73. The method as claimed in claim 67, further including the step
of maintaining only a few cutting tools in engagement with the
associated rock or the like structure at one time.
Description
[0001] The invention relates to an apparatus for the milling and/or
drilling cutting of materials, in particular for the removal of
rock, minerals or coal, with a tool drum which is mounted on a drum
carrier rotatably about a drum axis, in which a plurality of tool
shafts, which carry cutting tools at their ends projecting from the
tool drum, are mounted so as to be capable of being driven in
rotation, at least two of the tool shafts being drivable by a
common gear drive which has power take-off gearwheels, arranged
fixedly in terms of rotation on the tool shafts, and a common drive
element which cooperates with the driving gearwheels, the drive
element and the tool drum being rotatable in relation to one
another. The invention also relates, furthermore, to a method for
the milling or removal of materials, such as, in particular, rock,
coal or the like, and to the use of such an apparatus and also to
the use of the method.

**EXERCISE DATA:**
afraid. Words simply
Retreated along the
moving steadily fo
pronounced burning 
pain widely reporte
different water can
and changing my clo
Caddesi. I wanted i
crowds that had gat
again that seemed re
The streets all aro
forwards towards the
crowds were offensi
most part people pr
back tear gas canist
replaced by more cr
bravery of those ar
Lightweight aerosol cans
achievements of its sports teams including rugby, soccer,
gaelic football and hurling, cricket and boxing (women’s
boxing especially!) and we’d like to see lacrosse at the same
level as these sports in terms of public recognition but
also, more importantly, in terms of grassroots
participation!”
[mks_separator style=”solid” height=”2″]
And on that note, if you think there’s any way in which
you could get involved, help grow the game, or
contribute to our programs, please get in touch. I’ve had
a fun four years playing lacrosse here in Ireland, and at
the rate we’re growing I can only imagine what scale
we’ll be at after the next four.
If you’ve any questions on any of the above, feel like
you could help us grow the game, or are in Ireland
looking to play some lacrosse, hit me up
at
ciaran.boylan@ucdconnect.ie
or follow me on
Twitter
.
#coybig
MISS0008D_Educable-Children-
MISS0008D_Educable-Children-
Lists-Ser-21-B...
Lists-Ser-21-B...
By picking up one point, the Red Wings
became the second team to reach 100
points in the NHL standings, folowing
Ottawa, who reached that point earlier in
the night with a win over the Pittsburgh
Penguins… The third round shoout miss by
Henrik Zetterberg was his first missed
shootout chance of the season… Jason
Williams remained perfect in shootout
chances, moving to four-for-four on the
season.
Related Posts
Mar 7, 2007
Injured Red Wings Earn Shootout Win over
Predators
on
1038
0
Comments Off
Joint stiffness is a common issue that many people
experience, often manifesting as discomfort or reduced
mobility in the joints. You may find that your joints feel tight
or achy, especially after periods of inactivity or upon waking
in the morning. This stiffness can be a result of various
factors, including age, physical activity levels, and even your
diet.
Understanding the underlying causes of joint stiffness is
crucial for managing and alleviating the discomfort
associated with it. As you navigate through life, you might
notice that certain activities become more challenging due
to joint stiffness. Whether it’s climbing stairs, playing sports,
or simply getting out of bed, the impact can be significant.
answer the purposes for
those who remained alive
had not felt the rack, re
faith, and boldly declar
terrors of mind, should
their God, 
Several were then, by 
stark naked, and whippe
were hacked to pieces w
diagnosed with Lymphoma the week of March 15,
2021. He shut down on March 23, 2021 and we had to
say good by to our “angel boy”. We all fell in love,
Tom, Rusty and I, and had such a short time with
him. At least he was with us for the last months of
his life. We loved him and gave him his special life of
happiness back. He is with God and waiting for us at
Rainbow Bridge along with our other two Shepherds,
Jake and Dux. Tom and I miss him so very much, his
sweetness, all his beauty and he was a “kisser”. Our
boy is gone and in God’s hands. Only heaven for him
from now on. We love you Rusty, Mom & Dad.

**QUESTIONS TO ANSWER:**
1. In the patent passage, what is the tool drum mounted on?
2. Please arrange the entry lines as a JSON list of strings, one string per line, with blank lines left out. Start at the first line of the entries and end at the line containing "level as these", including both.

**ANSWERS PER TASK:**
1. A drum carrier, on which it can rotate about a drum axis.

2.
[
  "afraid. Words simply",
  "Retreated along the",
  "moving steadily fo",
  "pronounced burning ",
  "pain widely reporte",
  "different water can",
  "and changing my clo",
  "Caddesi. I wanted i",
  "crowds that had gat",
  "again that seemed re",
  "The streets all aro",
  "forwards towards the",
  "crowds were offensi",
  "most part people pr",
  "back tear gas canist",
  "replaced by more cr",
  "bravery of those ar",
  "Lightweight aerosol cans",
  "achievements of its sports teams including rugby, soccer,",
  "gaelic football and hurling, cricket and boxing (women’s",
  "boxing especially!) and we’d like to see lacrosse at the same",
  "level as these sports in terms of public recognition but"
]